Instructions for the task:
Say whether each statement agrees with the market commentary, answering yes or no and quoting the words that decide it: 1. The fourth-quarter 2013 GDP report showed the U.S. economy growing by 3.2 percent. 2. At a PE ratio of roughly 17, stocks appear cheap. 3. The stock market is down about 10% from its December 2013 high.

Text segment:
Written by Jerrold "Lex" Grecu, CFA, CFP(r) on 03 February 2014.

January was a rough month for stocks and today saw another sharp decline on Wall Street.  Some have concerns about whether the recent selloff is the start of a long-feared correction.  I suspect that this recent downturn will not turn into a true correction.  I simply don’t see the market facing as many hurdles as some people think and we’re probably going to see a bottom to this mini-correction in the weeks ahead.

  1. The U.S. Economy is growing.  The U.S. economy has some great momentum and last week’s release of the government’s GDP report, which showed the economy grew by 3.2 percent in the fourth quarter of 2013, was in line with expectations.   If we continue to see good numbers in the U.S., the market will forget about emerging markets which were the impetus to this recent pullback.  We’ve seen emerging markets suffer in the early to mid-90’s and that was an amazing bull market in the U.S.  One can’t claim that “as emerging markets go, so goes the world.” 
  2. U.S. Stock market valuations look reasonable.  At a current PE ratio of roughly 17, the S&P 500 is valued near its historical average.  Stocks neither appear cheap nor expensive at this point.
  3. There are a lot of buyers on the sidelines that missed last year’s big rally.  They are kicking themselves and still waiting for an entry point to get back in.  If the market stays down and shows some sign of bottoming, many of these new buyers could be coming into the markets to provide support. 
  4. Bond yields are very low so there isn't a compelling alternative to stocks at this moment in time.
  5. Investor optimism is still pretty low.  Typically, major corrections are setup by investor over-confidence and, in the words of Nobel Laureate Robert Shiller, “irrational exuberance.”  We’re not seeing the sort of excesses that come with irrational exuberance.  

Markets frequently correct and those investors who have gone through the many market corrections of the past 40 years have been handsomely rewarded if they sat tight and were disciplined enough to rebalance their portfolios (which we do for our clients).   The stock market is currently down about 6% from its December 2013 high.  This recent correction came after a strong 4th quarter run-up in stocks which capped off the best yearly return for US stocks in 16 years.  A pullback is as inevitable as its timing is unpredictable.  We know it’s out there but nobody knows when it will happen and what it will look like....so what to do?!

Collected material:
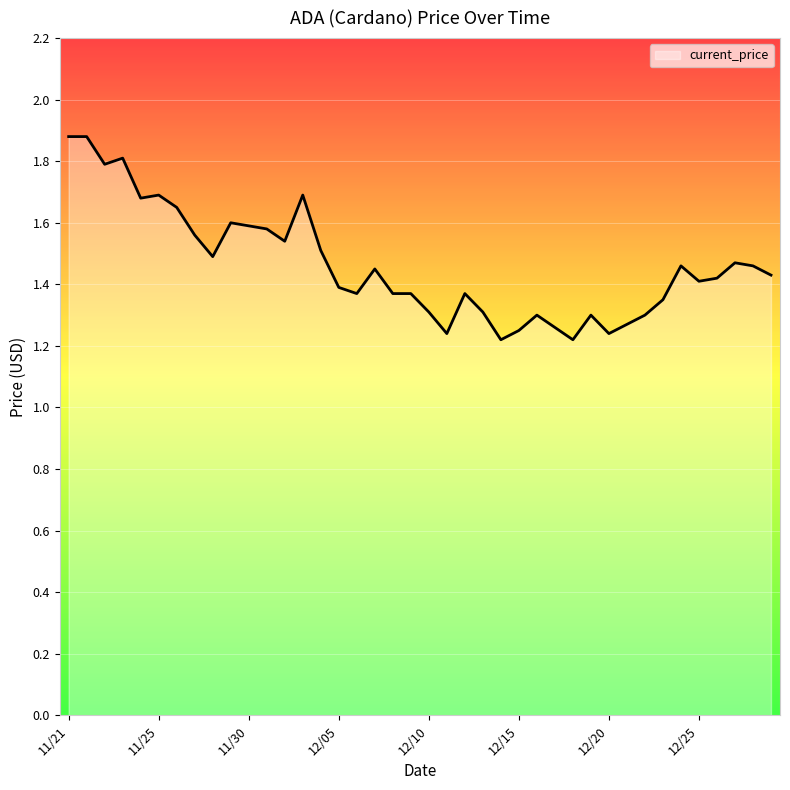

What is the maximum value shown in the chart?

1.9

Written solution:
1. Yes: "showed the economy grew by 3.2 percent in the fourth quarter of 2013"
2. No: "Stocks neither appear cheap nor expensive at this point."
3. No: "The stock market is currently down about 6% from its December 2013 high."